**DO THIS**
Update the part of the entries that opens with the line containing "phylum: Tracheophyta" and closes at the last line, replacing "locality" with "location" and leaving all else unchanged.

**MATERIAL TO PROCESS**
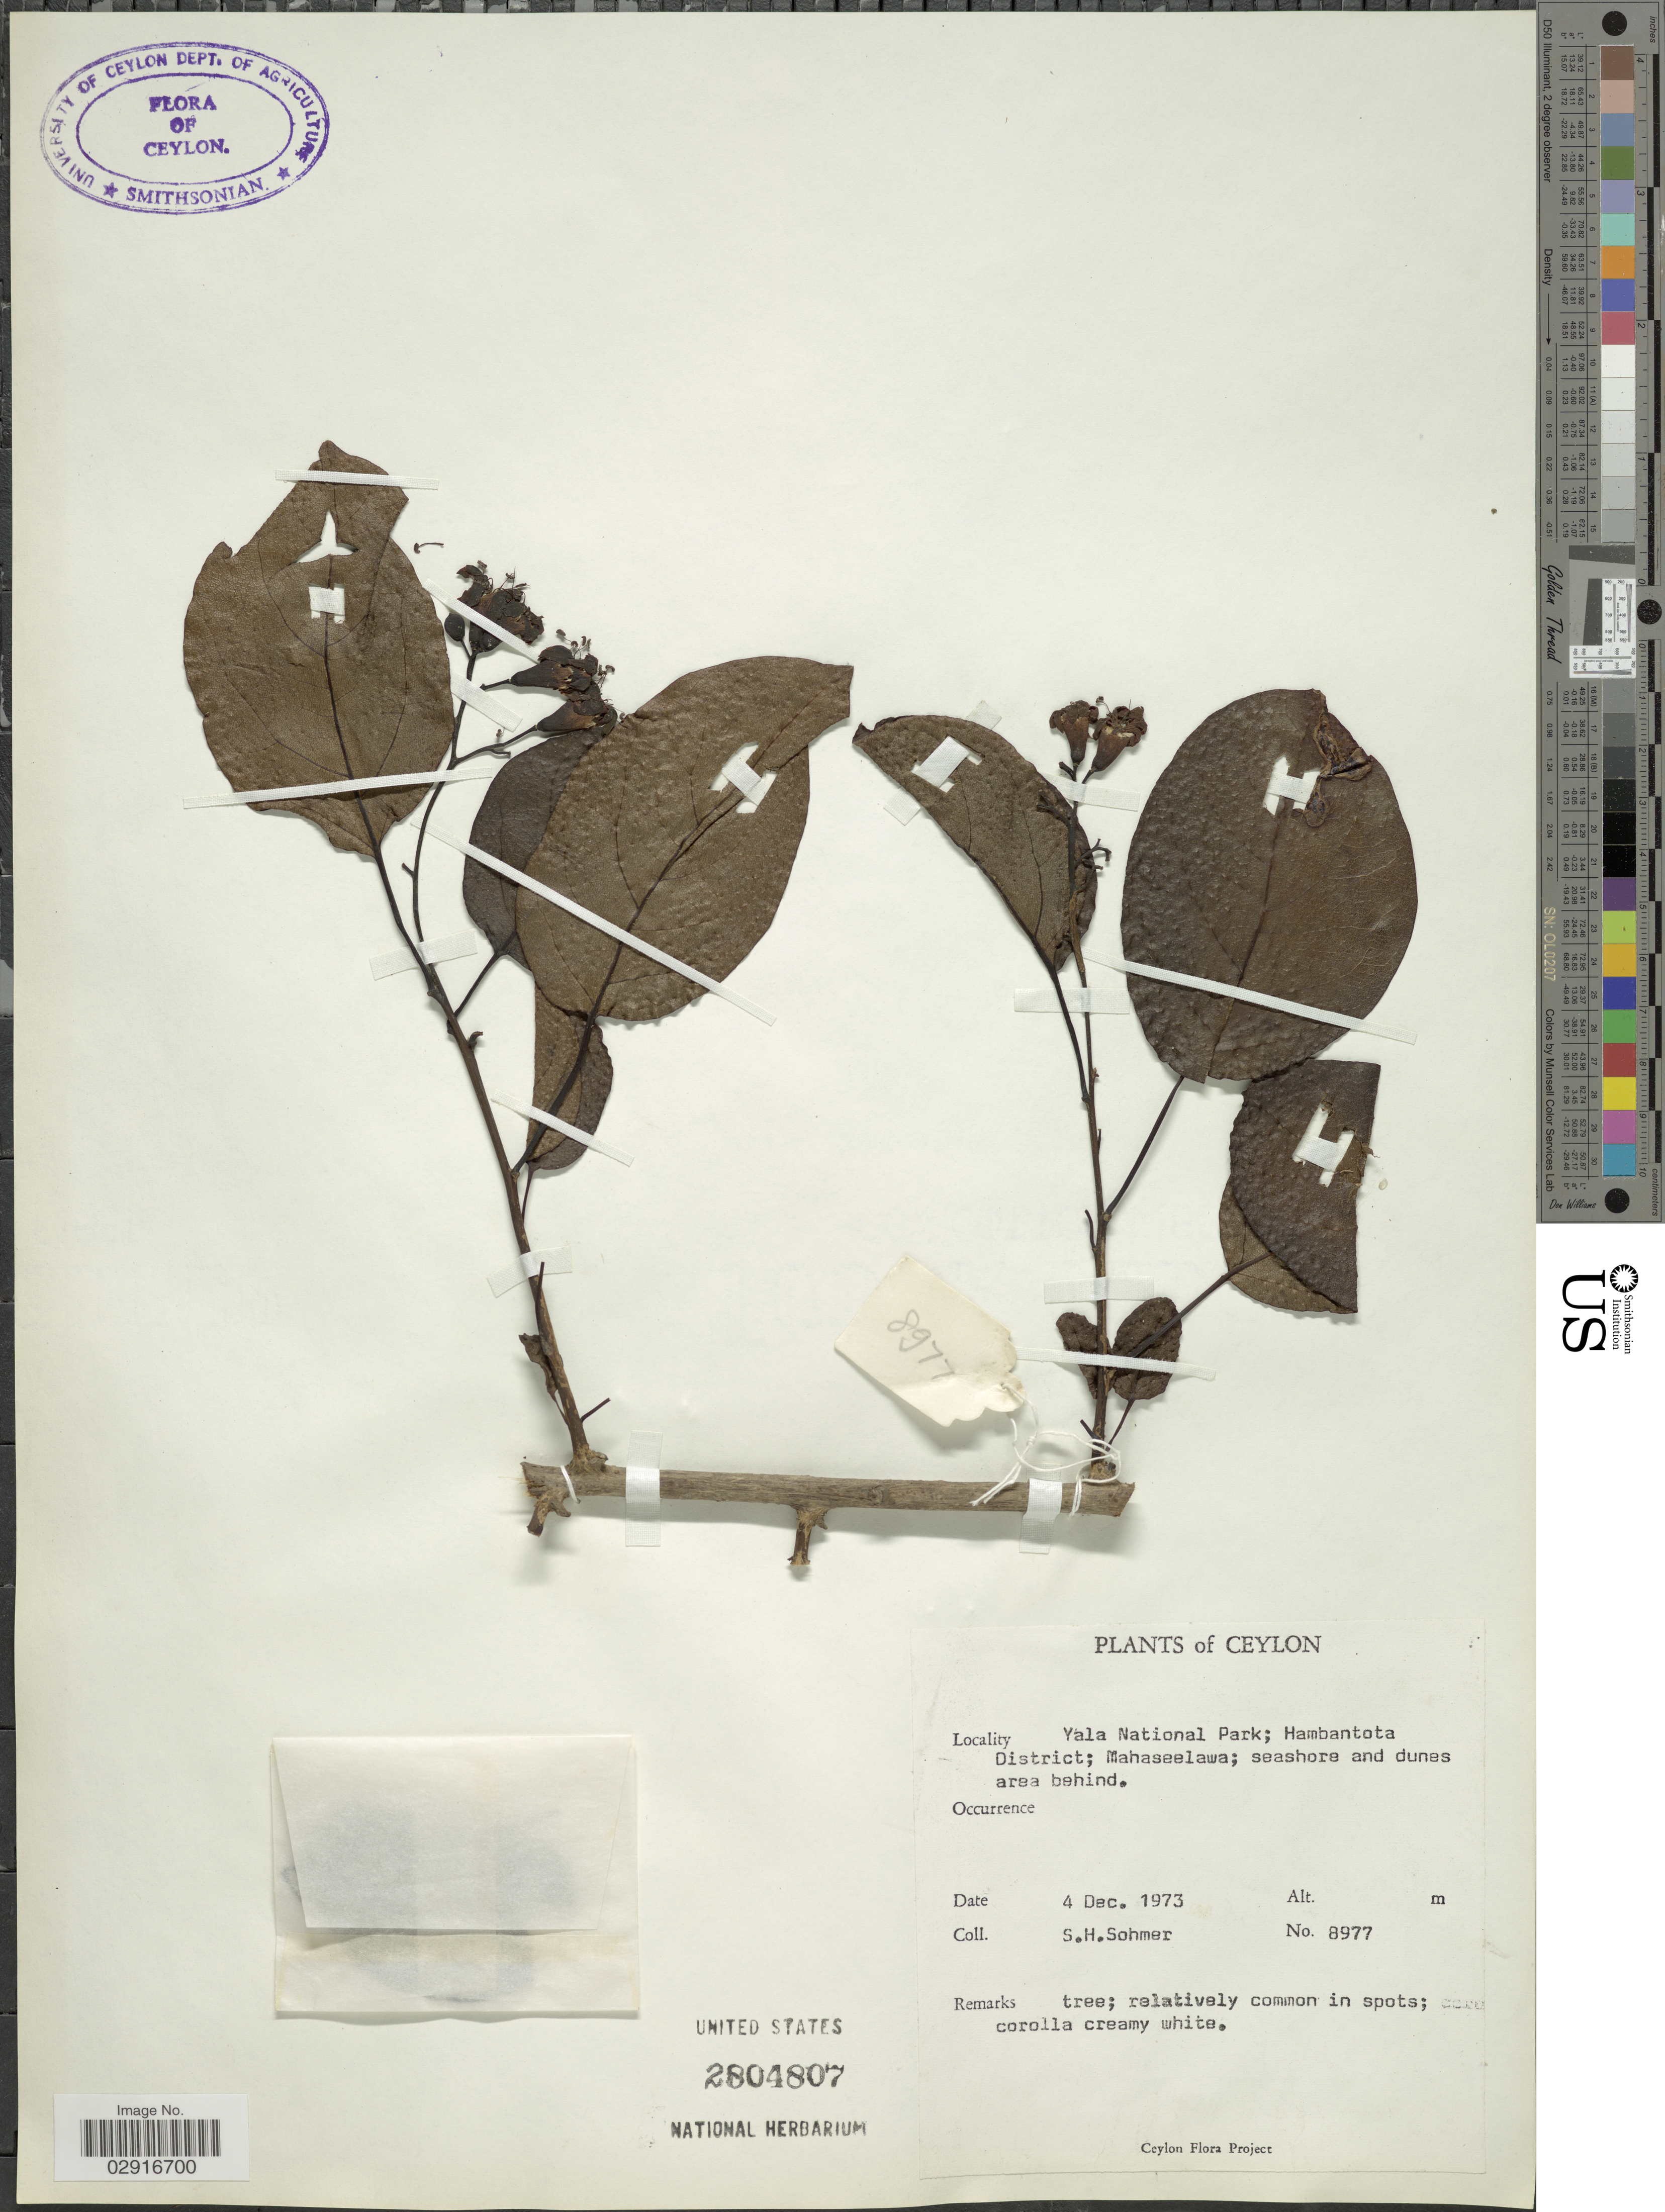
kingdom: Plantae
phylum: Tracheophyta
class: Magnoliopsida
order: Boraginales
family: Boraginaceae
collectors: S. H. Sohmer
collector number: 8977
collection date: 1973-12-04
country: Sri Lanka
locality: Ceylon. Yala National Park; Hambantota District; Mahaseelawa.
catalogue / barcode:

**CORRECT RESPONSE**
phylum: Tracheophyta
class: Magnoliopsida
order: Boraginales
family: Boraginaceae
collectors: S. H. Sohmer
collector number: 8977
collection date: 1973-12-04
country: Sri Lanka
location: Ceylon. Yala National Park; Hambantota District; Mahaseelawa.
catalogue / barcode:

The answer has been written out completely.